Docs
After launching an experiment, the results page (image below) will show you the following information:
Every experiment begins in the “Warm-up” phase, a period of at least 7 days in which data is collected. After this, you experiment may continue collecting data. The minimum time for the warm-up is set to 7 days, so that data can be collected across all days (e.g. Saturdays can give very different results to Tuesdays).
After enough data has been collected, the platform will display an estimation of how long it will take before a statistically significant result is reached (shown below) based on the significance level and how much traffic your website receives.
Even if you have noticed that one variation of your experiment has had the highest conversion rate for multiple consecutive days, you should still wait until the length of time indicated on your experiment timer.
Convertize will calculate the length of time needed for a statistically significant (or reliable) result based on your traffic and the significance level.

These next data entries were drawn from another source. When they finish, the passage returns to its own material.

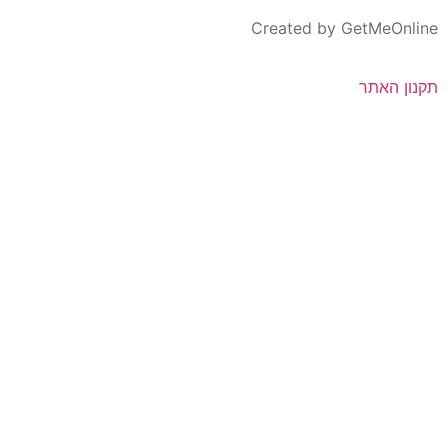
Created by GetMeOnline
תקנון האתר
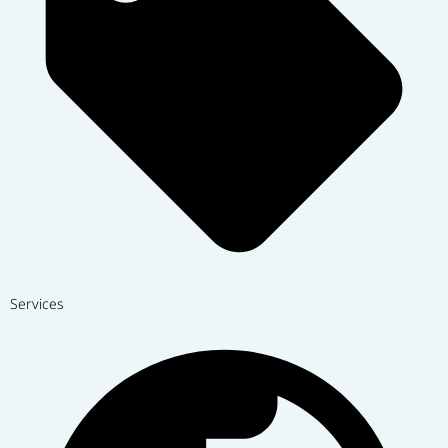
Services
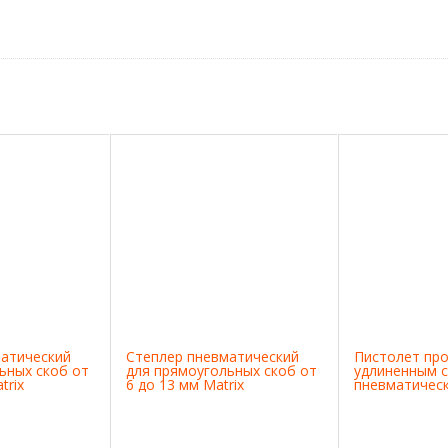
матический
Степлер пневматический
Пистолет про
ьных скоб от
для прямоугольных скоб от
удлиненным 
trix
6 до 13 мм Matrix
пневматическ
Matrix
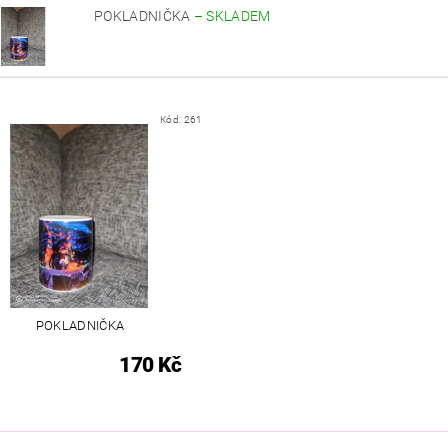
POKLADNIČKA
–
SKLADEM
Kód:
261
POKLADNIČKA
170 Kč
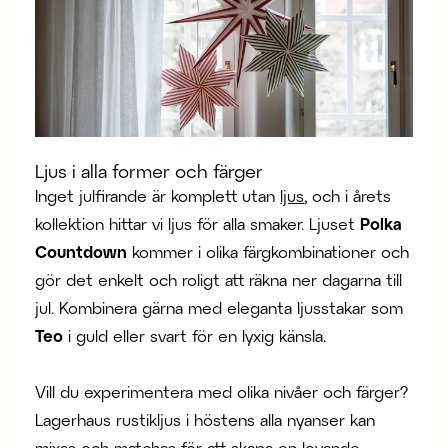
Ljus i alla former och färger
Inget julfirande är komplett utan
ljus
, och i årets
kollektion hittar vi ljus för alla smaker. Ljuset
Polka
Countdown
kommer i olika färgkombinationer och
gör det enkelt och roligt att räkna ner dagarna till
jul. Kombinera gärna med eleganta ljusstakar som
Teo
i guld eller svart för en lyxig känsla.
Vill du experimentera med olika nivåer och färger?
Lagerhaus rustikljus i höstens alla nyanser kan
mixas och matchas för att skapa en levande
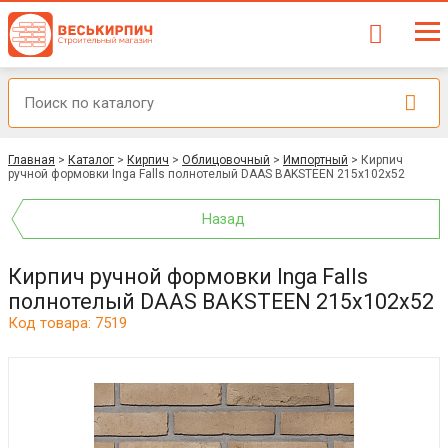
Главная
>
Каталог
>
Кирпич
>
Облицовочный
>
Импортный
>
Кирпич
ручной формовки Inga Falls полнотелый DAAS BAKSTEEN 215x102x52
Назад
Кирпич ручной формовки Inga Falls
полнотелый DAAS BAKSTEEN 215x102x52
Код товара: 7519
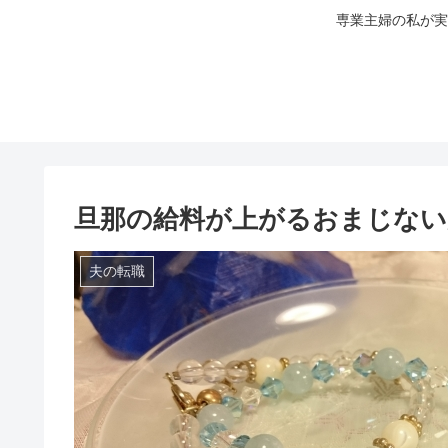
専業主婦の私が実
旦那の給料が上がるおまじない
夫の転職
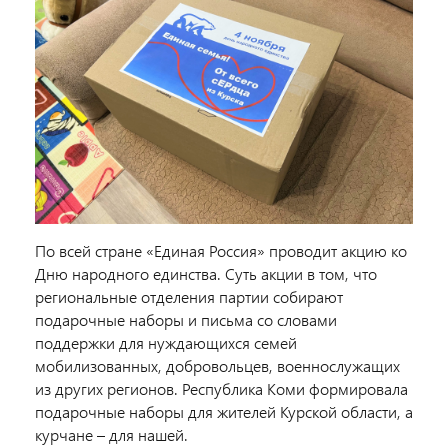
По всей стране «Единая Россия» проводит акцию ко
Дню народного единства. Суть акции в том, что
региональные отделения партии собирают
подарочные наборы и письма со словами
поддержки для нуждающихся семей
мобилизованных, добровольцев, военнослужащих
из других регионов. Республика Коми формировала
подарочные наборы для жителей Курской области, а
курчане – для нашей.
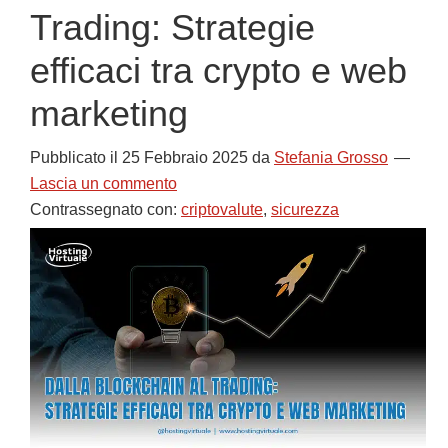
Trading: Strategie
efficaci tra crypto e web
marketing
Pubblicato il
25 Febbraio 2025
da
Stefania Grosso
Lascia un commento
Contrassegnato con:
criptovalute
,
sicurezza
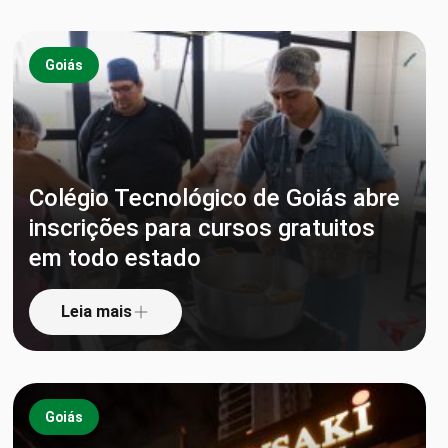
Goiás
Colégio Tecnológico de Goiás abre
inscrições para cursos gratuitos
em todo estado
Leia mais
Goiás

If you decide to implement best performing variation before the result has been confirmed as significant, you could be acting on incorrect information.
To understand this measure, we have to delve into how statistics are used to draw conclusions from testing. When users run an AB test, Convertize receives data from all visitors to your website. We then use that information to confirm or deny our hypothesis about all future visitors.

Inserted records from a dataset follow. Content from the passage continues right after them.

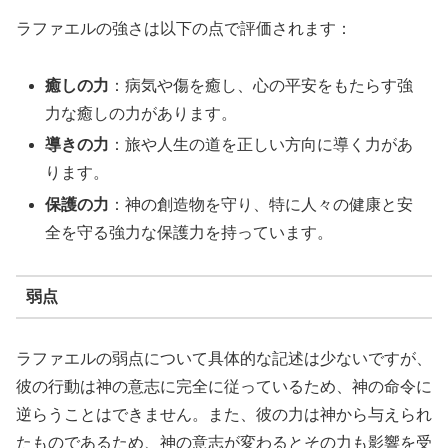
ラファエルの強さは以下の点で評価されます：
癒しの力
：病気や傷を癒し、心の平安をもたらす強
力な癒しの力があります。
導きの力
：旅や人生の道を正しい方向に導く力があ
ります。
保護の力
：神の創造物を守り、特に人々の健康と安
全を守る強力な保護力を持っています。
弱点
ラファエルの弱点について具体的な記述は少ないですが、
彼の行動は神の意志に完全に従っているため、神の命令に
逆らうことはできません。また、彼の力は神から与えられ
たものであるため、神の意志が変わるとその力も影響を受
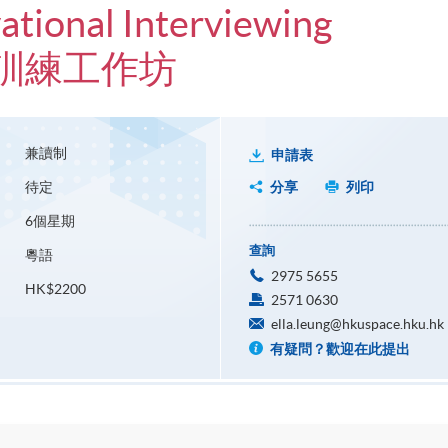
tional Interviewing
訓練工作坊
兼讀制
申請表
待定
分享
列印
6個星期
查詢
粵語
2975 5655
HK$2200
2571 0630
ella.leung@hkuspace.hku.hk
有疑問？歡迎在此提出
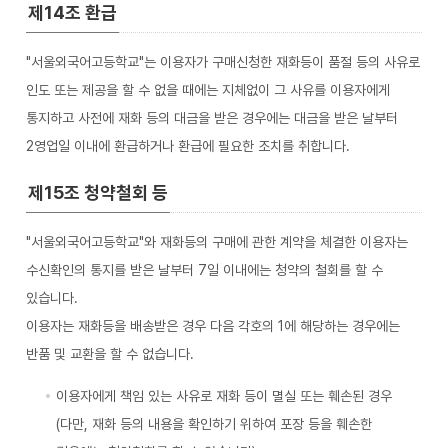
제14조 환급
"서울외국어고등학교"는 이용자가 구매신청한 재화등이 품절 등의 사유로
인도 또는 제공을 할 수 없을 때에는 지체없이 그 사유를 이용자에게
통지하고 사전에 재화 등의 대금을 받은 경우에는 대금을 받은 날부터
2영업일 이내에 환급하거나 환급에 필요한 조치를 취합니다.
제15조 청약철회 등
"서울외국어고등학교"와 재화등의 구매에 관한 계약을 체결한 이용자는
수신확인의 통지를 받은 날부터 7일 이내에는 청약의 철회를 할 수
있습니다.
이용자는 재화등을 배송받은 경우 다음 각호의 1에 해당하는 경우에는
반품 및 교환을 할 수 없습니다.
이용자에게 책임 있는 사유로 재화 등이 멸실 또는 훼손된 경우
(다만, 재화 등의 내용을 확인하기 위하여 포장 등을 훼손한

Let’s say we run a test with the hypothesis: “Having a bigger ‘Buy Now’ button will increase my conversion rate.” We then use our sample (all visitors for the duration of the test) to work out whether a bigger “Buy Now” button increases conversions.

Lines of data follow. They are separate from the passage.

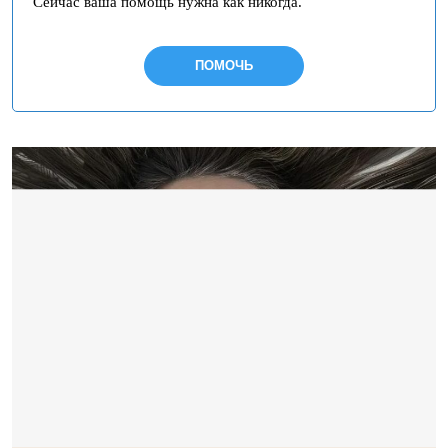
Сейчас ваша помощь нужна как никогда.
ПОМОЧЬ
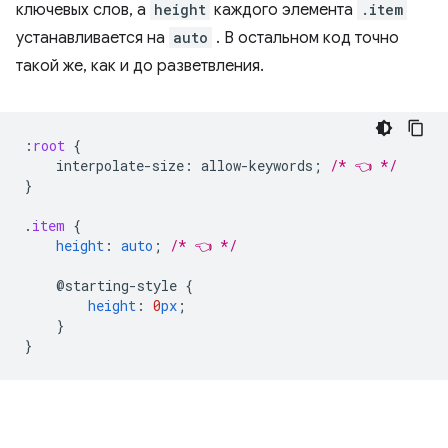
ключевых слов, а
height
каждого элемента
.item
устанавливается на
auto
. В остальном код точно
такой же, как и до разветвления.
:
root
{
interpolate-size
:
allow-keywords
;
/* 👈 */
}
.
item
{
height
:
auto
;
/* 👈 */
@starting-style
{
height
:
0
px
;
}
}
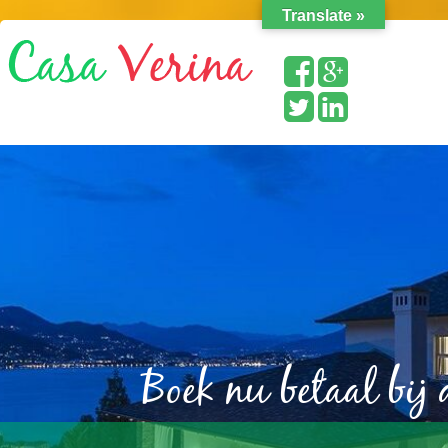
Translate »
Boek nu betaal bij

Because a hypothesis is an educated guess, it is susceptible to error. In the graph below, the likelihood of error is represented by the greyed out sections. If you see a result that is unexpected – say that a bigger “Buy Now” button leads to a lower conversion rate – it could be a result outside of the significance level of 85%.
But if you adjust the significance level to 95%, the widely accepted standard for significance, the chance of an incorrect result is reduced whilst the length of the experiment increases.
If Convertize detects that there has been little change between the first and second best performing variants in the ranking for a fixed period of time, it is highly likely the current winner will prove to be statistically significant.
Because of this, the platform will recommend you implement it rather than wait for the experiment to conclude. This is designed to save you time – however, you can choose to ignore the Smart Recommendation and wait until the platform confirms a fully statistically significant result has been reached.